Geld: «Die Banken können so viel Geld schaffen, wie sie wollen»

Nr. 32 –

Was hat Geld mit der Wirtschaftskrise in Europa zu tun? Sollte man das Geldsystem reformieren? Und wie entsteht Geld überhaupt? – Ein Gespräch mit Wirtschaftsprofessor Mathias Binswanger, der eben ein Buch zum Thema publiziert hat.

Ökonom Mathias Binswanger: «Die Zentralbanken können die Geldschöpfung kaum noch kontrollieren.» Foto: Lukas Unseld

WOZ: Herr Binswanger, die Schlagzeilen sind geprägt von Arbeitslosigkeit, mageren Wachstumszahlen und Staatsschulden. Sie haben ein Buch über Geld geschrieben. Warum?
Mathias Binswanger: Wer die Rolle des Gelds in der Wirtschaft nicht versteht, versteht auch die aktuelle Wirtschaftskrise nicht. Wie entsteht Wachstum? Wie kommt es zu Finanzblasen? Beide Fragen haben mit der Geldschöpfung zu tun. Man muss deshalb eine realistische Vorstellung davon haben, wie Geld entsteht. Dieses wird heute von den Banken aus dem Nichts geschaffen, indem sie Kredite vergeben.

Sie wollten quasi an den Ursprung der Krise zurück?
Ja, genau.

Sie sagen, Banken schaffen Geld, indem sie Kredite vergeben. In Lehrbüchern steht, dass Banken jenes Geld verleihen, das die Sparerinnen und Sparer bei ihnen hinterlegen.
Ja, aber das ist falsch. Haben Sie schon mal einen Banker gehört, der einer Firma sagt: «Tut uns leid, aber im Moment können wir keinen Kredit vergeben, weil uns die Ersparnisse ausgegangen sind»? Wohl kaum. Wenn eine Bank etwa einer Firma einen Kredit vergibt, schreibt sie diesen einfach auf dem Konto der Firma gut. Banken können auf diese Weise grundsätzlich so viel Geld schaffen, wie sie wollen. Zwar unterliegen sie gewissen Vorschriften durch die Zentralbank, aber Ersparnisse brauchen sie dafür keine.

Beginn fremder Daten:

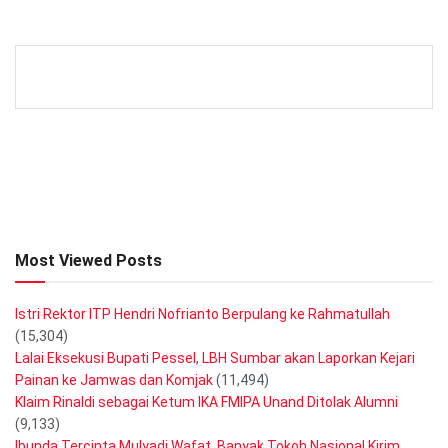
Most Viewed Posts
Istri Rektor ITP Hendri Nofrianto Berpulang ke Rahmatullah
(15,304)
Lalai Eksekusi Bupati Pessel, LBH Sumbar akan Laporkan Kejari
Painan ke Jamwas dan Komjak
(11,494)
Klaim Rinaldi sebagai Ketum IKA FMIPA Unand Ditolak Alumni
(9,133)
Ibunda Tercinta Mulyadi Wafat, Banyak Tokoh Nasional Kirim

Und was geschieht, wenn die Firma das Geld braucht, um etwa bei einer anderen Firma eine Maschine zu kaufen?
Dann muss die Bank den entsprechenden Betrag in Form von Zentralbankengeld an die Bank des Maschinenherstellers überweisen. Dazu braucht die Bank Reserven, die sie auf ihrem Konto bei der Zentralbank hält. Entscheidend ist, dass Banken das Geld, mit dem sie selber zahlen, nicht selber schaffen können. Genauso verhält es sich auch, wenn ein Kunde Bargeld bezieht, denn auch dieses muss die Bank von der Zentralbank beschaffen. Deshalb können sie – obwohl sie selber Geld für ihre Kunden schöpfen – trotzdem bankrottgehen. Das drohte kürzlich den griechischen Banken, als viele Kunden ihr Geld abhoben.

Warum nehmen Banken dann Ersparnisse entgegen, wenn sie auch ohne sie Kredite vergeben können?
Wenn einer Bank Ersparnisse von anderen Banken zufliessen, fliessen ihr ja gleichzeitig Reserven zu. Ihr Konto bei der Zentralbank füllt sich. So muss sie sich die benötigten Reserven nicht bei der Zentralbank gegen Zins ausleihen. Im Moment wollen die Banken allerdings keine weiteren Ersparnisse …

Wieso?
Weil die Nationalbank kürzlich Negativzinsen eingeführt hat: Wenn Banken zu hohe Reserven besitzen, erhalten sie dafür keinen Zins – sie müssen Zins bezahlen.

Sie sagen, eine Bank könne so viel Geld schaffen, wie sie wolle. Doch die Nationalbank kann die Reserven, die die Bank dafür benötigt, teurer machen, indem sie die Zinsen erhöht. Hat sie damit nicht das Zepter in der Hand?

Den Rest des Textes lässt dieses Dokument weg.